Europe's CoRoT satellite has already discovered several fascinating exoplanets, including a rocky world that's about twice the size of Earth but devilishly hot due to its tight orbit around its sun. Both CoRoT and the soon to be launched Kepler use the transit method to detect new planets, in which the subtle dimming of a star's light reveals a planet passing in front of it.
The Kepler telescope will gaze continuously at 100,000 stars in two constellations known as Cygnus and Lyra for more than three years. "Within three to four years from now, these telescopes will tell us just how frequently Earths occur. It's an exciting time to be alive," Boss said [The Guardian].
However, CoRoT and Kepler are unlikely to detect any signatures of actual life on exoplanets; that daunting challenge will be taken up by the next generation of space telescopes, Boss says. Kepler's sensitive telescope is expected to pick out rocky planets that are not only roughly the same size as Earth, but also orbit their star at a roughly equivalent distance. But that won't happen right away, Boss explains.

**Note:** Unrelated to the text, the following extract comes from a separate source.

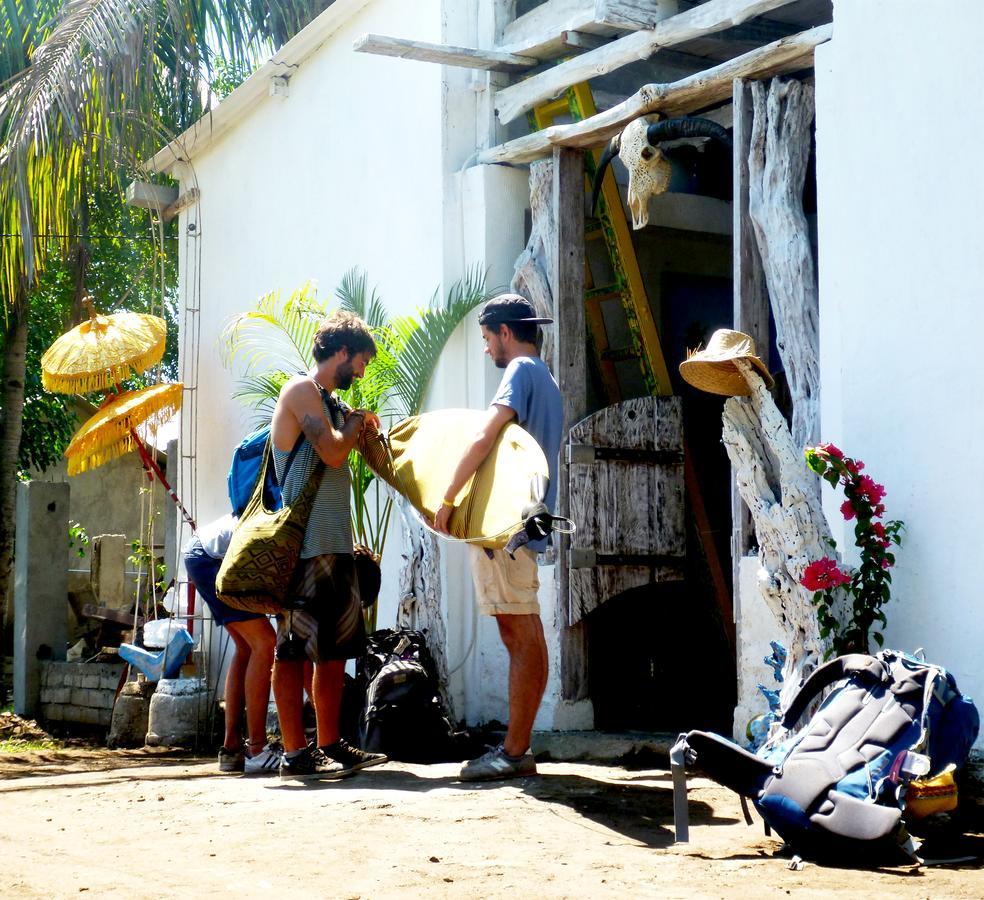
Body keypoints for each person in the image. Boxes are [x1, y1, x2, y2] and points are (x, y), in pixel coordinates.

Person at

It takes at least three orbits for astronomers to confirm that the dimming of the star is really caused by a planet rather than, say, the brightness cycles of a variable star or a binary-star system. If the planet is extremely close to its star ... that won't take long. For example, the hot super-Earth identified by Corot completes an orbit in just 20 hours. Farther-out planets will require more time to orbit, and therefore more time to detect. "The earth, by definition, will take at least three years to get," Boss said. "Roughly four years from now, we will be beginning to make our claims for Earthlike planets around solar-type stars" [MSNBC].